> [課題]:
本文の「現存する世界最古の」で始まる段落を、主な事実を残したまま短く書き直してください。

> [本文]:
━━━━━━━━━━━━━━━━

現存する世界最古のオーケストラとも呼ばれる日本の伝統音楽「雅楽(ががく)」。雅やかで、ややもすると堅苦しい感じがする雅楽を「お笑い」と融合させているのが、「R-1」グランプリファイナリストでもあるカニササレアヤコさんです。2022年4月からは東京藝術大学音楽学部邦楽科で雅楽を学ぶ彼女に、雅楽の魅力を徹底的に語ってもらいました。
「R-1」決勝に進出した時、実は…
——今年から東京藝大の学生として雅楽を本格的に学んでいるそうですね。
カニササレ はい、20代も後半なんですが、もう一度大学生に戻って学び直そうと思って藝大に入りました。「R-1」グランプリでは決勝まで出させていただいたんですが、実はそれまで笙(※)を使ったお笑いをやっていながら、笙の演奏はカルチャーセンターなどで数年学んだ程度だったんです。

━━━━━━━━━━━━━━━━

> [資料]:
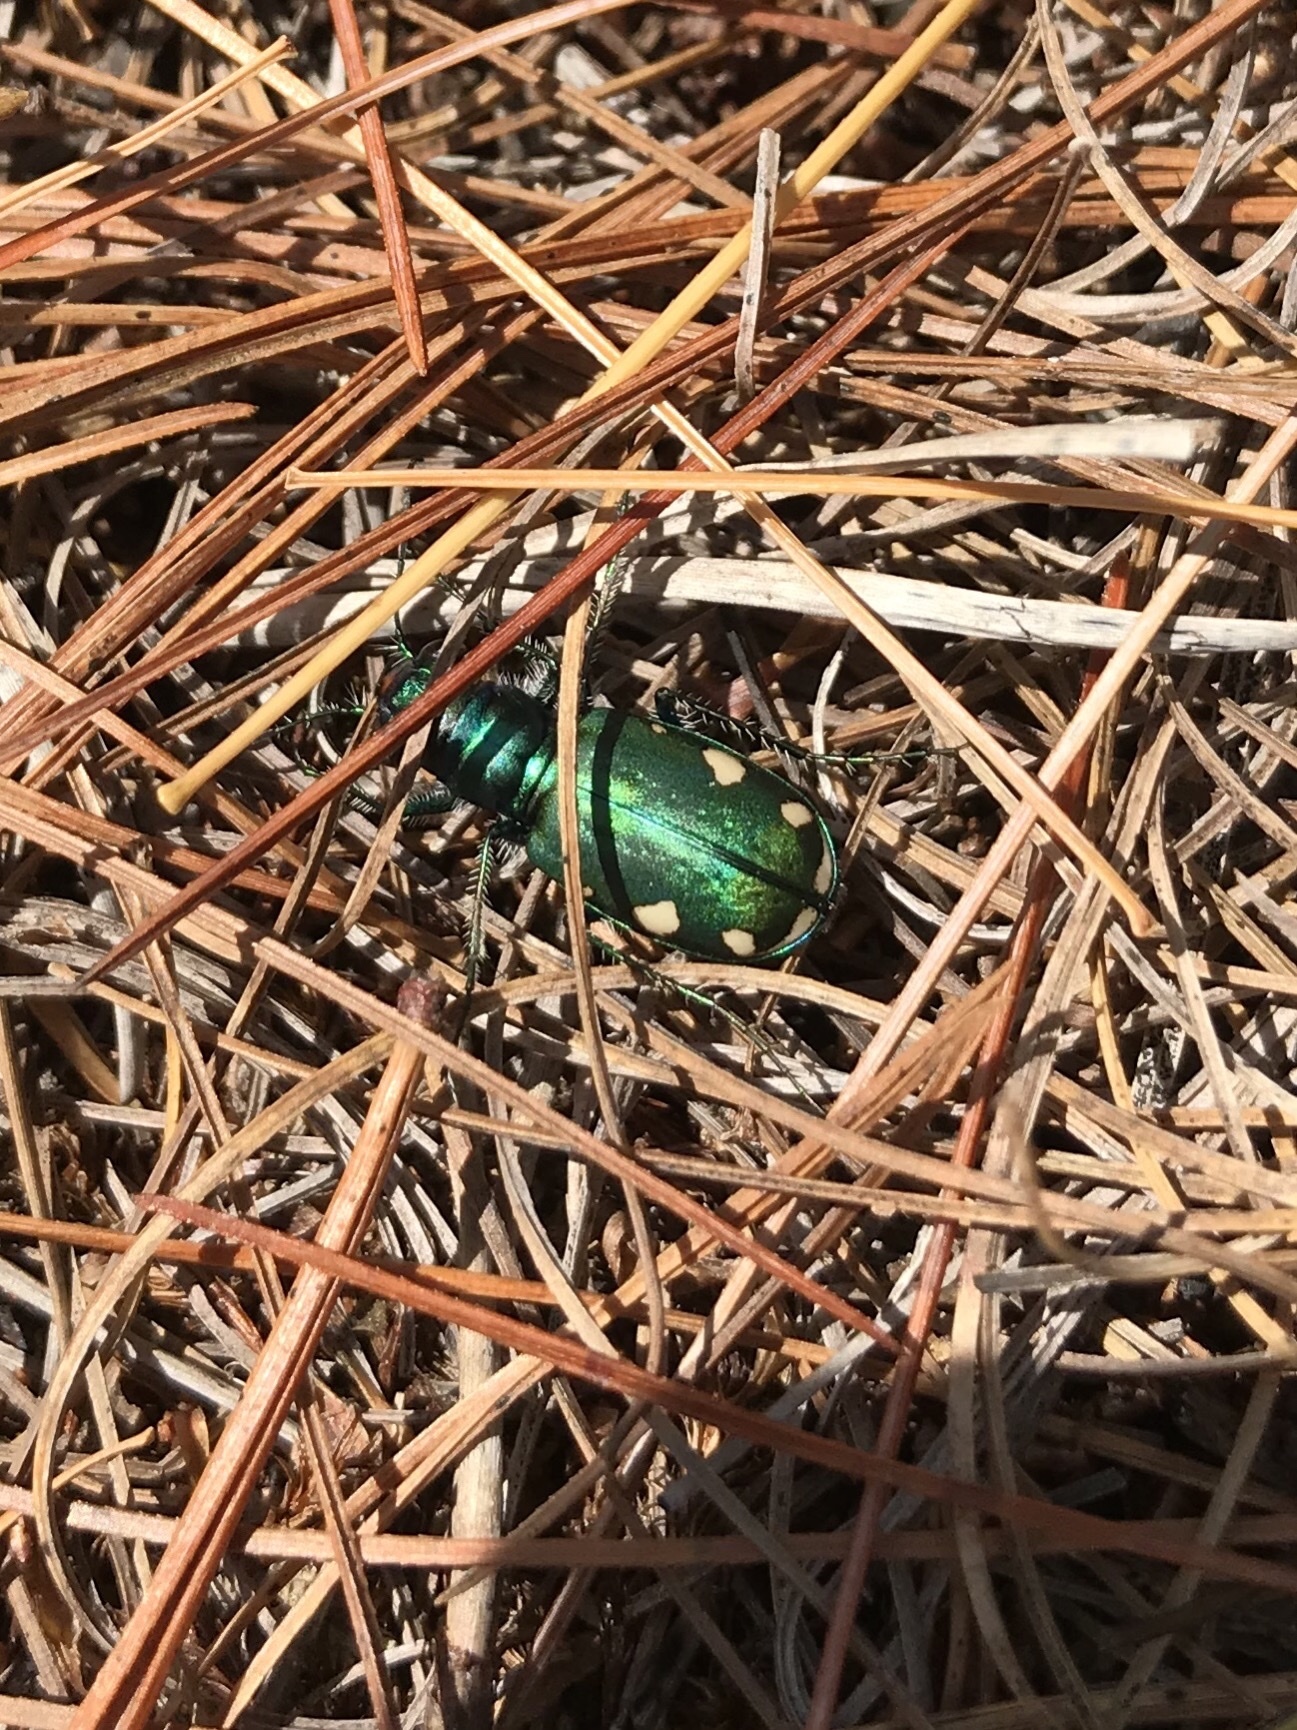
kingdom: Animalia
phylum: Arthropoda
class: Insecta
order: Coleoptera
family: Carabidae
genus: Cicindela
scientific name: Cicindela scutellaris
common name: Festive tiger beetle
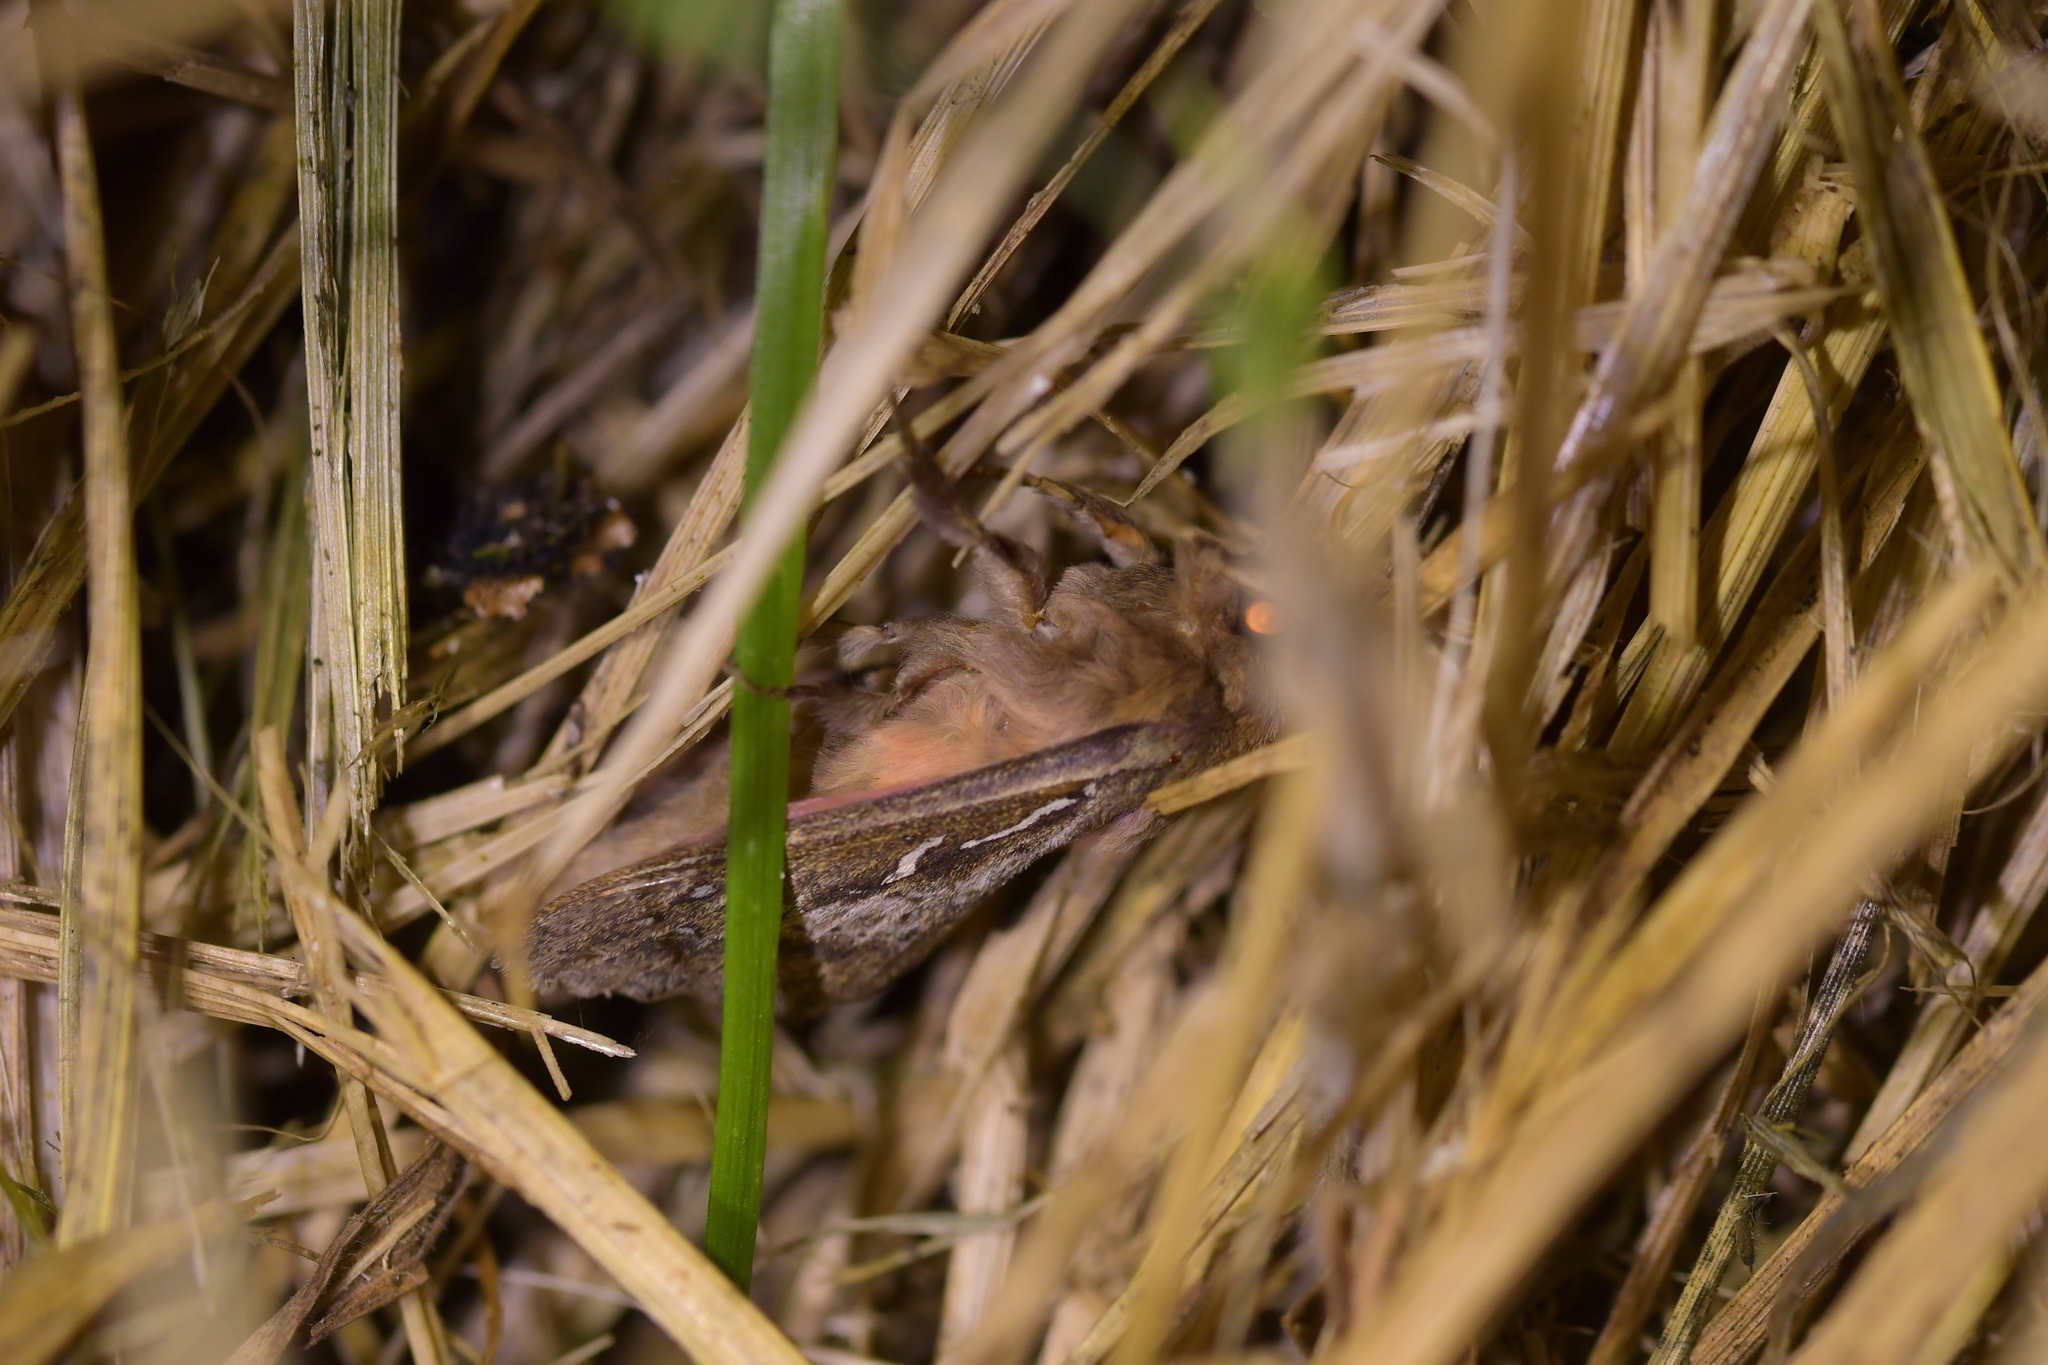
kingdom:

━━━━━━━━━━━━━━━━

> [回答]:
雅楽は、現存する世界最古のオーケストラとも呼ばれる日本の伝統音楽である。「R-1」グランプリファイナリストのカニササレアヤコさんは、雅楽をお笑いと融合させている。彼女は2022年4月から東京藝術大学音楽学部邦楽科で雅楽を学んでおり、ここでは雅楽の魅力を語っている。